_Exercise requirements_
Will you extract the entries word for word? Images should not appear in the copy.

_Source records_
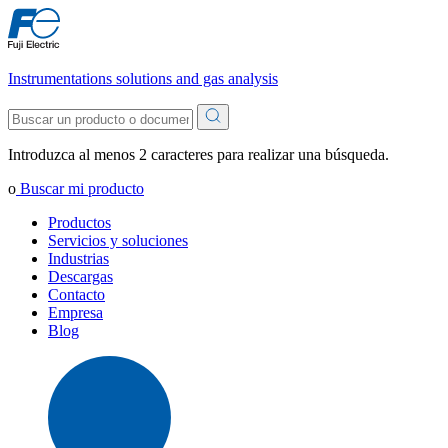
Instrumentations solutions and gas analysis
Introduzca al menos 2 caracteres para realizar una búsqueda.
o
Buscar mi producto
Productos
Servicios y soluciones
Industrias
Descargas
Contacto
Empresa
Blog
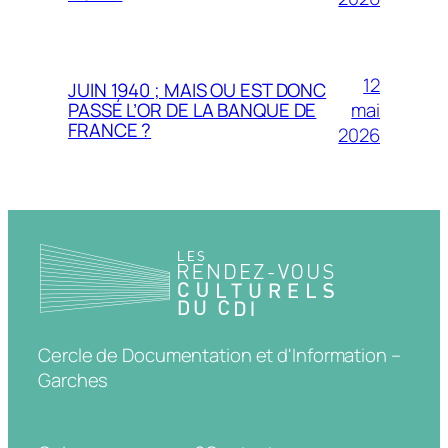
12
JUIN 1940 ; MAIS OU EST DONC
mai
PASSÉ L’OR DE LA BANQUE DE
FRANCE ?
2026
Cercle de Documentation et d'Information –
Garches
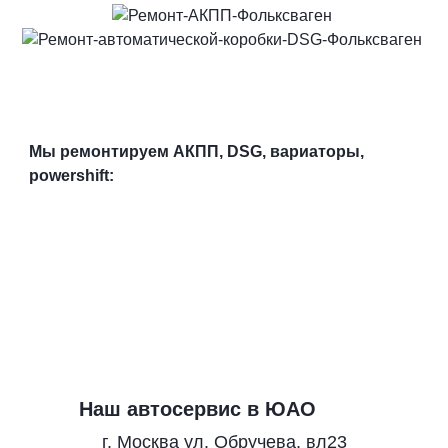
Мы ремонтируем АКПП, DSG, вариаторы,
powershift:
Наш автосервис в ЮАО
г. Москва ул. Обручева, вл23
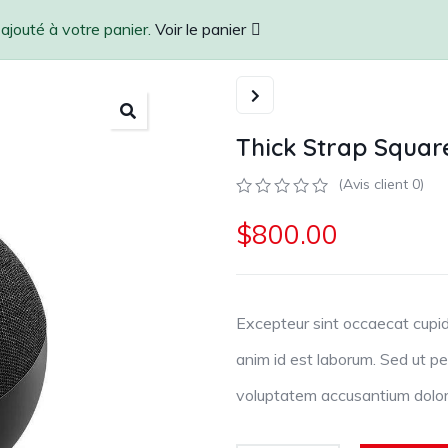
ajouté à votre panier.
Voir le panier
Thick Strap Squa
(Avis client
0
)
0
5
0
$
800.00
sur
basé
sur
l'évaluation
du
client
Excepteur sint occaecat cupida
anim id est laborum. Sed ut per
voluptatem accusantium dolo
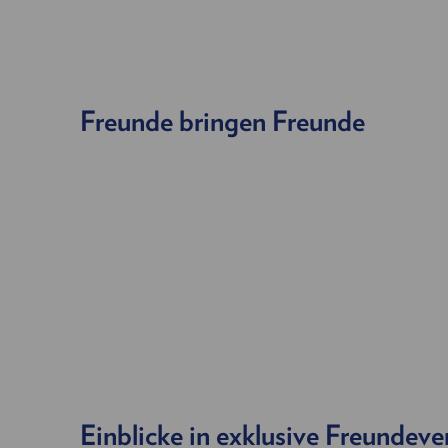
Freunde bringen Freunde
Einblicke in exklusive Freundeve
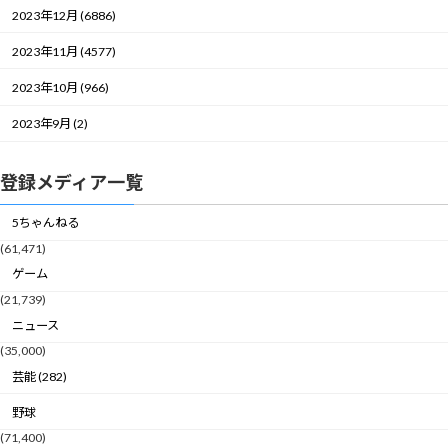
2023年12月 (6886)
2023年11月 (4577)
2023年10月 (966)
2023年9月 (2)
登録メディア一覧
5ちゃんねる
(61,471)
ゲーム
(21,739)
ニュース
(35,000)
芸能 (282)
野球
(71,400)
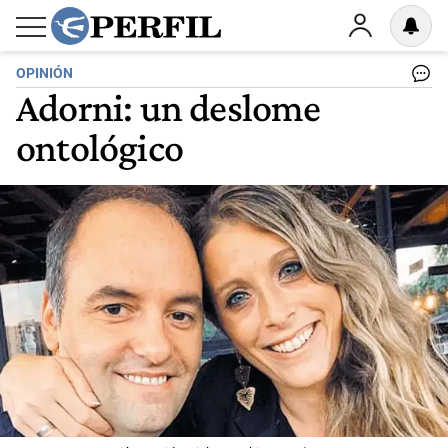
OPINIÓN
Adorni: un deslome
ontológico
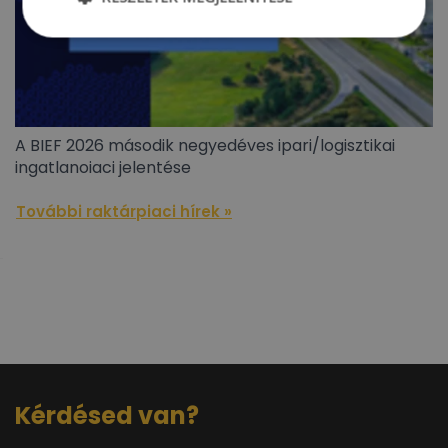
A BIEF 2026 második negyedéves ipari/logisztikai
ingatlanoiaci jelentése
További raktárpiaci hírek »
Kérdésed van?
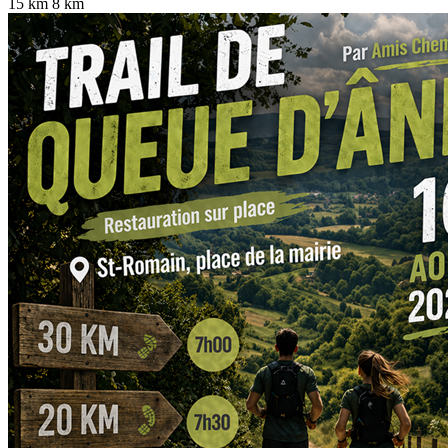
15 km
8 km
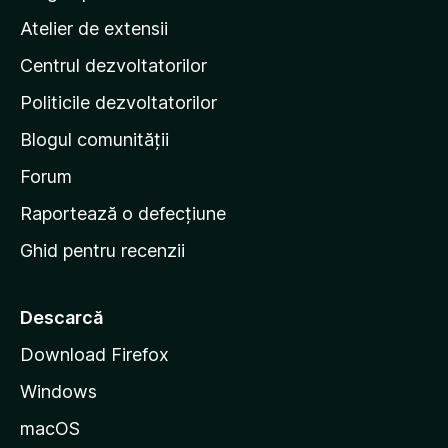
l
p
Atelier de extensii
u
a
ă
Centrul dezvoltatorilor
g
r
i
i
Politicile dezvoltatorilor
n
Blogul comunității
a
d
Forum
e
Raportează o defecțiune
s
Ghid pentru recenzii
t
a
r
Descarcă
t
Download Firefox
M
Windows
o
z
macOS
i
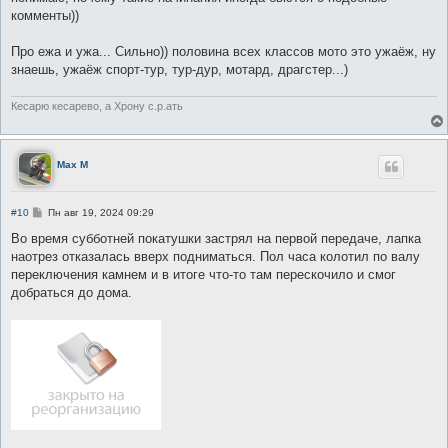
комменты))
Про ежа и ужа... Сильно)) половина всех классов мото это ужаёж, ну
знаешь, ужаёж спорт-тур, тур-дур, мотард, драгстер...)
Кесарю кесарево, а Хрону с.р.ать
Max M
С
#10
Пн авг 19, 2024 09:29
о
о
Во время субботней покатушки застрял на первой передаче, лапка
б
наотрез отказалась вверх подниматься. Пол часа колотил по валу
щ
е
переключения камнем и в итоге что-то там перескочило и смог
н
добраться до дома.
и
е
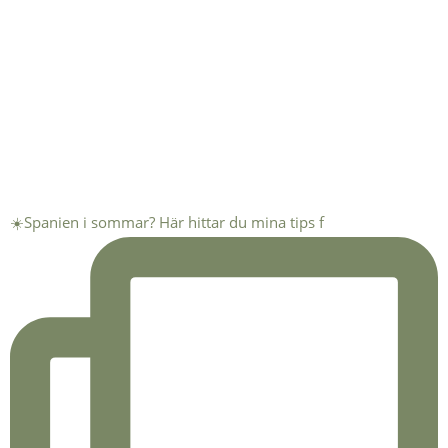
☀️Spanien i sommar? Här hittar du mina tips f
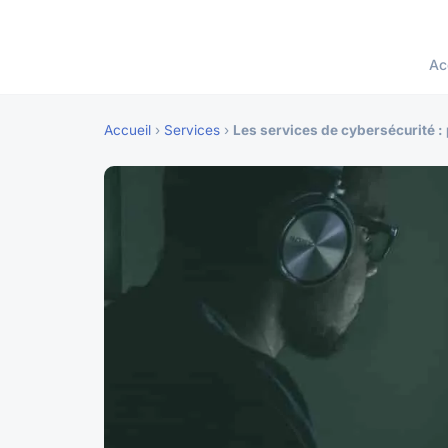
Ac
Accueil
›
Services
›
Les services de cybersécurité :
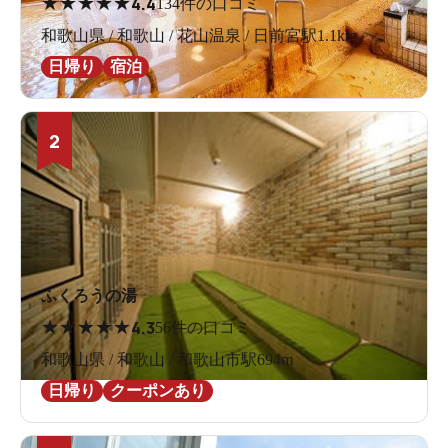
★
★
★
★
★
4.4
134件の口コミ
和歌山県 / 和歌山 / 花山温泉 / 日前宮駅1.1km
日帰り
宿泊
2
ふくろうの湯
★
★
★
★
★
4.3
56件の口コミ
和歌山県 / 和歌山 / 和歌山市駅694m
日帰り
クーポンあり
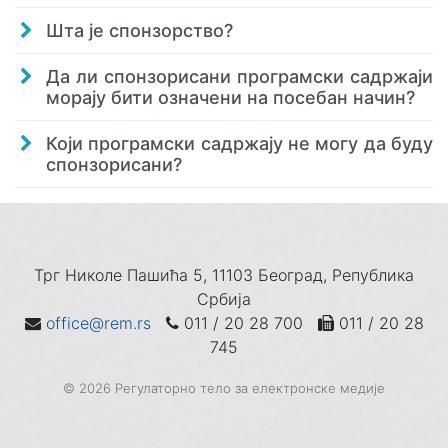
Шта је спонзорство?
Да ли спонзорисани програмски садржаји
морају бити означени на посебан начин?
Који програмски садржају не могу да буду
спонзорисани?
Трг Николе Пашића 5, 11103 Београд, Република
Србија
office@rem.rs
011 / 20 28 700
011 / 20 28
745
© 2026 Регулаторно тело за електронске медије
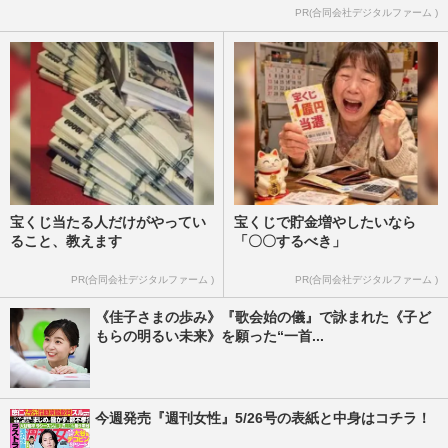
PR(合同会社デジタルファーム )
宝くじ当たる人だけがやってい
宝くじで貯金増やしたいなら
ること、教えます
「〇〇するべき」
PR(合同会社デジタルファーム )
PR(合同会社デジタルファーム )
《佳子さまの歩み》『歌会始の儀』で詠まれた《子ど
もらの明るい未来》を願った“一首...
今週発売『週刊女性』5/26号の表紙と中身はコチラ！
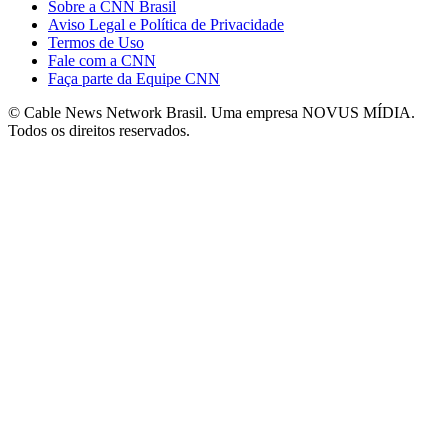
Sobre a CNN Brasil
Aviso Legal e Política de Privacidade
Termos de Uso
Fale com a CNN
Faça parte da Equipe CNN
© Cable News Network Brasil. Uma empresa NOVUS MÍDIA.
Todos os direitos reservados.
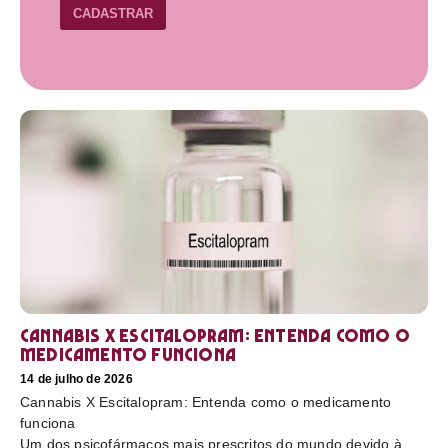
CADASTRAR
Cannabis X Escitalopram: Entenda como o
medicamento funciona
14 de julho de 2026
Cannabis X Escitalopram: Entenda como o medicamento
funciona
Um dos psicofármacos mais prescritos do mundo devido à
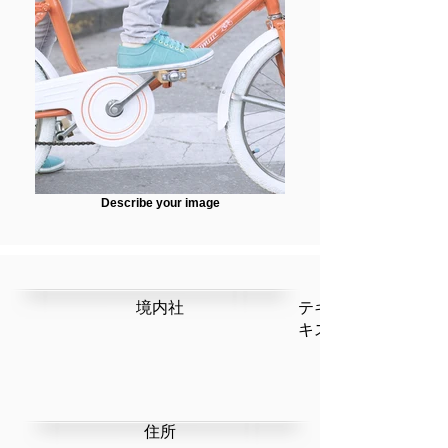
Describe your image
​境内社
テキストです。ここ
キストを編集」を選
​住所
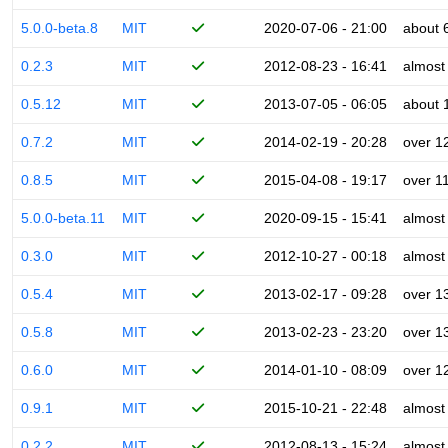
5.0.0-beta.8
MIT
2020-07-06 - 21:00
about 
0.2.3
MIT
2012-08-23 - 16:41
almost
0.5.12
MIT
2013-07-05 - 06:05
about 
0.7.2
MIT
2014-02-19 - 20:28
over 1
0.8.5
MIT
2015-04-08 - 19:17
over 1
5.0.0-beta.11
MIT
2020-09-15 - 15:41
almost
0.3.0
MIT
2012-10-27 - 00:18
almost
0.5.4
MIT
2013-02-17 - 09:28
over 1
0.5.8
MIT
2013-02-23 - 23:20
over 1
0.6.0
MIT
2014-01-10 - 08:09
over 1
0.9.1
MIT
2015-10-21 - 22:48
almost
0.2.2
MIT
2012-08-13 - 15:24
almost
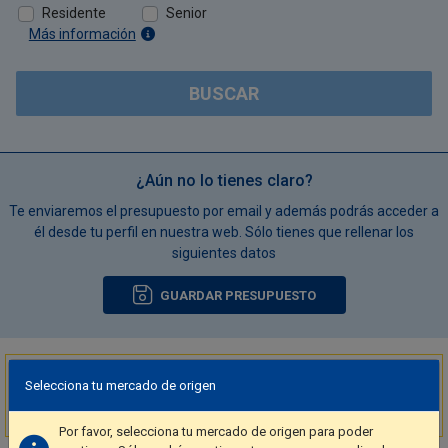
Residente
Senior
Más información
BUSCAR
¿Aún no lo tienes claro?
Te enviaremos el presupuesto por email y además podrás acceder a
él desde tu perfil en nuestra web. Sólo tienes que rellenar los
siguientes datos
GUARDAR PRESUPUESTO
¡Destino muy solicitado!
Selecciona tu mercado de origen
9 alojamientos
se han reservado los últimos 15 minutos
en Wörth am
Rhein
Por favor, selecciona tu mercado de origen para poder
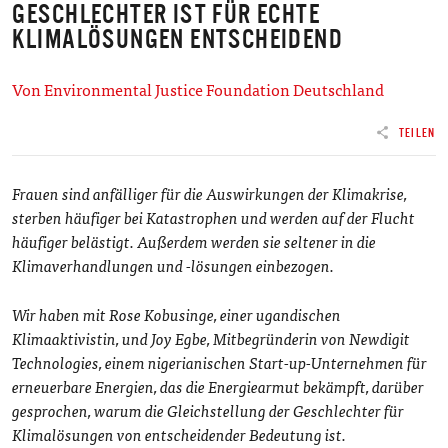
GESCHLECHTER IST FÜR ECHTE
KLIMALÖSUNGEN ENTSCHEIDEND
Von Environmental Justice Foundation Deutschland
TEILEN
Frauen sind anfälliger für die Auswirkungen der Klimakrise,
sterben häufiger bei Katastrophen und werden auf der Flucht
häufiger belästigt. Außerdem werden sie seltener in die
Klimaverhandlungen und -lösungen einbezogen.
Wir haben mit Rose Kobusinge, einer ugandischen
Klimaaktivistin, und Joy Egbe, Mitbegründerin von Newdigit
Technologies, einem nigerianischen Start-up-Unternehmen für
erneuerbare Energien, das die Energiearmut bekämpft, darüber
gesprochen, warum die Gleichstellung der Geschlechter für
Klimalösungen von entscheidender Bedeutung ist.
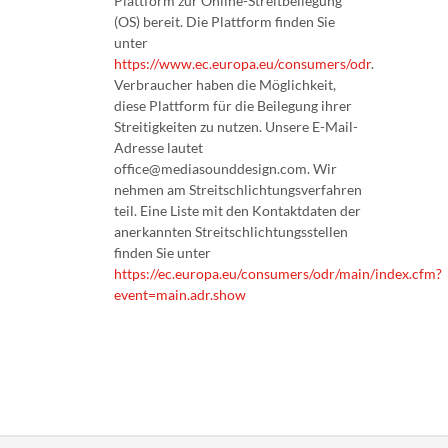
Plattform zur Online-Streitbeilegung
(OS) bereit. Die Plattform finden Sie
unter
https://www.ec.europa.eu/consumers/odr
.
Verbraucher haben die Möglichkeit,
diese Plattform für die Beilegung ihrer
Streitigkeiten zu nutzen. Unsere E-Mail-
Adresse lautet
office@mediasounddesign.com. Wir
nehmen am Streitschlichtungsverfahren
teil. Eine Liste mit den Kontaktdaten der
anerkannten Streitschlichtungsstellen
finden Sie unter
https://ec.europa.eu/consumers/odr/main/index.cfm?
event=main.adr.show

_Exercise solution_
Instrumentations solutions and gas analysis
Introduzca al menos 2 caracteres para realizar una búsqueda.
o
Buscar mi producto
Productos
Servicios y soluciones
Industrias
Descargas
Contacto
Empresa
Blog
12
JUIN 1940 ; MAIS OU EST DONC
mai
PASSÉ L’OR DE LA BANQUE DE
FRANCE ?
2026
Cercle de Documentation et d'Information –
Garches
Мы ремонтируем АКПП, DSG, вариаторы,
powershift:
Наш автосервис в ЮАО
г. Москва ул. Обручева, вл23
ajouté à votre panier.
Voir le panier
Thick Strap Squa
(Avis client
0
)
0
5
0
$
800.00
sur
basé
sur
l'évaluation
du
client
Excepteur sint occaecat cupida
anim id est laborum. Sed ut per
voluptatem accusantium dolo
Freunde bringen Freunde
Einblicke in exklusive Freundeve
2023年12月 (6886)
2023年11月 (4577)
2023年10月 (966)
2023年9月 (2)
登録メディア一覧
5ちゃんねる
(61,471)
ゲーム
(21,739)
ニュース
(35,000)
芸能 (282)
野球
(71,400)
OPINIÓN
Adorni: un deslome
ontológico
A BIEF 2026 második negyedéves ipari/logisztikai
ingatlanoiaci jelentése
További raktárpiaci hírek »
Kérdésed van?
15 km
8 km
l
p
Atelier de extensii
u
a
ă
Centrul dezvoltatorilor
g
r
i
i
Politicile dezvoltatorilor
n
Blogul comunității
a
d
Forum
e
Raportează o defecțiune
s
Ghid pentru recenzii
t
a
r
Descarcă
t
Download Firefox
M
Windows
o
z
macOS
i
комменты))
Про ежа и ужа... Сильно)) половина всех классов мото это ужаёж, ну
знаешь, ужаёж спорт-тур, тур-дур, мотард, драгстер...)
Кесарю кесарево, а Хрону с.р.ать
Max M
С
#10
Пн авг 19, 2024 09:29
о
о
Во время субботней покатушки застрял на первой передаче, лапка
б
наотрез отказалась вверх подниматься. Пол часа колотил по валу
щ
е
переключения камнем и в итоге что-то там перескочило и смог
н
добраться до дома.
и
е
☀️Spanien i sommar? Här hittar du mina tips f
Ac
Accueil
›
Services
›
Les services de cybersécurité :
★
★
★
★
★
4.4
134件の口コミ
和歌山県 / 和歌山 / 花山温泉 / 日前宮駅1.1km
日帰り
宿泊
2
ふくろうの湯
★
★
★
★
★
4.3
56件の口コミ
和歌山県 / 和歌山 / 和歌山市駅694m
日帰り
クーポンあり
Шта је спонзорство?
Да ли спонзорисани програмски садржаји
морају бити означени на посебан начин?
Који програмски садржају не могу да буду
спонзорисани?
Трг Николе Пашића 5, 11103 Београд, Република
Србија
office@rem.rs
011 / 20 28 700
011 / 20 28
745
© 2026 Регулаторно тело за електронске медије
PR(合同会社デジタルファーム )
宝くじ当たる人だけがやってい
宝くじで貯金増やしたいなら
ること、教えます
「〇〇するべき」
PR(合同会社デジタルファーム )
PR(合同会社デジタルファーム )
《佳子さまの歩み》『歌会始の儀』で詠まれた《子ど
もらの明るい未来》を願った“一首...
今週発売『週刊女性』5/26号の表紙と中身はコチラ！
Sobre a CNN Brasil
Aviso Legal e Política de Privacidade
Termos de Uso
Fale com a CNN
Faça parte da Equipe CNN
© Cable News Network Brasil. Uma empresa NOVUS MÍDIA.
Todos os direitos reservados.
CADASTRAR
Cannabis X Escitalopram: Entenda como o
medicamento funciona
14 de julho de 2026
Cannabis X Escitalopram: Entenda como o medicamento
funciona
Um dos psicofármacos mais prescritos do mundo devido à
Describe your image
​境内社
テキストです。ここ
キストを編集」を選
​住所
5.0.0-beta.8
MIT
2020-07-06 - 21:00
about 
0.2.3
MIT
2012-08-23 - 16:41
almost
0.5.12
MIT
2013-07-05 - 06:05
about 
0.7.2
MIT
2014-02-19 - 20:28
over 1
0.8.5
MIT
2015-04-08 - 19:17
over 1
5.0.0-beta.11
MIT
2020-09-15 - 15:41
almost
0.3.0
MIT
2012-10-27 - 00:18
almost
0.5.4
MIT
2013-02-17 - 09:28
over 1
0.5.8
MIT
2013-02-23 - 23:20
over 1
0.6.0
MIT
2014-01-10 - 08:09
over 1
0.9.1
MIT
2015-10-21 - 22:48
almost
0.2.2
MIT
2012-08-13 - 15:24
almost
Residente
Senior
Más información
BUSCAR
¿Aún no lo tienes claro?
Te enviaremos el presupuesto por email y además podrás acceder a
él desde tu perfil en nuestra web. Sólo tienes que rellenar los
siguientes datos
GUARDAR PRESUPUESTO
¡Destino muy solicitado!
Selecciona tu mercado de origen
9 alojamientos
se han reservado los últimos 15 minutos
en Wörth am
Rhein
Por favor, selecciona tu mercado de origen para poder
GESCHLECHTER IST FÜR ECHTE
KLIMALÖSUNGEN ENTSCHEIDEND
Von Environmental Justice Foundation Deutschland
TEILEN
Frauen sind anfälliger für die Auswirkungen der Klimakrise,
sterben häufiger bei Katastrophen und werden auf der Flucht
häufiger belästigt. Außerdem werden sie seltener in die
Klimaverhandlungen und -lösungen einbezogen.
Wir haben mit Rose Kobusinge, einer ugandischen
Klimaaktivistin, und Joy Egbe, Mitbegründerin von Newdigit
Technologies, einem nigerianischen Start-up-Unternehmen für
erneuerbare Energien, das die Energiearmut bekämpft, darüber
gesprochen, warum die Gleichstellung der Geschlechter für
Klimalösungen von entscheidender Bedeutung ist.
Plattform zur Online-Streitbeilegung
(OS) bereit. Die Plattform finden Sie
unter
https://www.ec.europa.eu/consumers/odr
.
Verbraucher haben die Möglichkeit,
diese Plattform für die Beilegung ihrer
Streitigkeiten zu nutzen. Unsere E-Mail-
Adresse lautet
office@mediasounddesign.com. Wir
nehmen am Streitschlichtungsverfahren
teil. Eine Liste mit den Kontaktdaten der
anerkannten Streitschlichtungsstellen
finden Sie unter
https://ec.europa.eu/consumers/odr/main/index.cfm?
event=main.adr.show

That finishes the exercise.